Originally Posted by Stack Overflow

Heh,

How about these:

Code:

#define isPositive(x) ((x + 0x7FFFFFFF) >> 31 & 1)

Code:

#define isPositive(x) !!x & !((x >> 31) & 1)

Made to make itsme86 happy.


- Stack Overflow

The #define has some weird side effects without extra precautions

Code:

#include <stdio.h>

#define isPositive(x) !!x & !((x >> 31) & 1)

int main(void)
{
  int i;

  for(i = -4;i < 3;++i)
    printf("%d - %d\n", i+1, isPositive(i+1));

  return 0;
}

Output:

Code:

-3 - 0
-2 - 0
-1 - 0
0 - 0
1 - 1
2 - 0
3 - 0

I see,

I highly recommend tihs implementation:

Code:

#define isPositive(x) ((x + 0x7FFFFFFF) >> 31 & 1)

On a side note to Brian's question: The shift and bitwise operators may only be used on integral types. Results of the shift and bitwise operators on signed integrals are not necessarily identical on all machines (those using one's complement and two's complement arithmetic will differ, for example). It is therefore recommended that these operators only be used on unsigned integers.


- Stack Overflow

One more, for fun.

Code:

int isPositive(int x)
{
   return !!x & !(x & (~(~0U >> 1)));
}

[edit]I believe this works on platforms that are not 32-bit as well.

sizeof(int) = 4
isPositive(-2147483648) = 0
isPositive(-2147483647) = 0
isPositive(-2) = 0
isPositive(-1) = 0
isPositive( 0) = 0
isPositive( 1) = 1
isPositive( 2) = 1
isPositive(2147483646) = 1
isPositive(2147483647) = 1

sizeof(int) = 2
isPositive(-32768) = 0
isPositive(-32767) = 0
isPositive(-2) = 0
isPositive(-1) = 0
isPositive( 0) = 0
isPositive( 1) = 1
isPositive( 2) = 1
isPositive(32766) = 1
isPositive(32767) = 1

Originally Posted by Stack Overflow

Hello,

According to Experts Exchange:
"Padding when shifting to the right is different for SIGNED and UNSIGNED integers. The sign is the highest bit in a signed integer, so if you have a negative number, it will stay negative. If the number would have been unsigned, a zero would have shifted in.

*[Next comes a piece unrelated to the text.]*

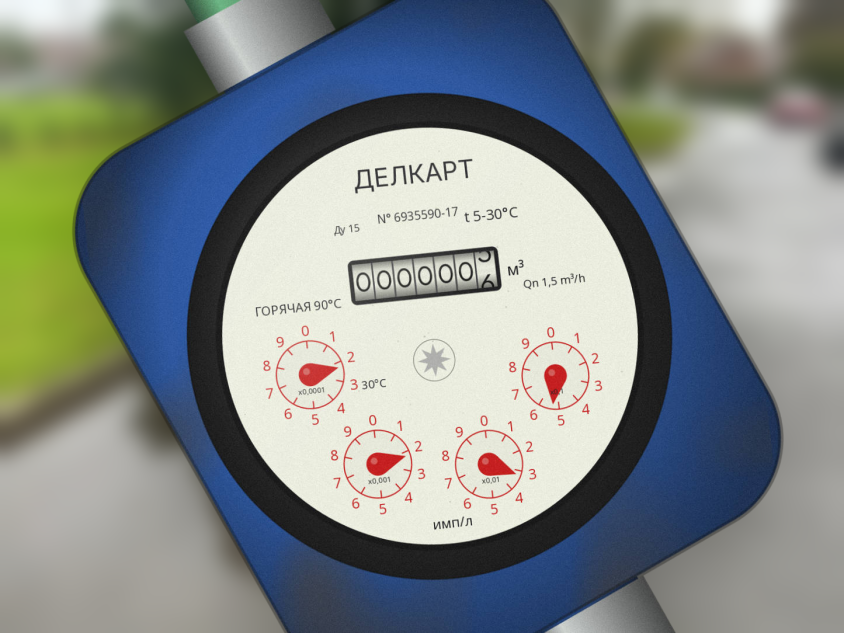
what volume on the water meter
5.5322 m³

It is exactly equal to a division by 2, SIGNED or UNSIGNED: the sign stays."


- Stack Overflow

According to C89 Standard (Section 3.3.6 of the Draft Standard --- I don't have an official copy) and C99 standard (Section 6.5.7):

The result of E1 >> E2 is E1 right-shifted E2 bit positions. If E1 has
an unsigned type or if E1 has a signed type and a nonnegative value,
the value of the result is the integral part of the quotient of E1
divided by the quantity, 2 raised to the power E2 . If E1 has a signed
type and a negative value, the resulting value is
implementation-defined.

There are even footnotes using this as an example of implementation-defined behavior (identical wording in C89 and C99):

An example of implementation-defined behavior is the propagation of the high-order bit when a signed integer is shifted right.

I recognize that your later post recommended not depending on right-shifted results for negative ints. Just thought I would mention that Brian's objection has foundation in the Standards.

I don't subscribe to Experts Exchange, so I don't know the context of the quote that you used. If they were talking about "arithmetic right shift" instructions of machines with 2's complement integer representation, I understand. If they were talking about C, well ...


Regards,

Dave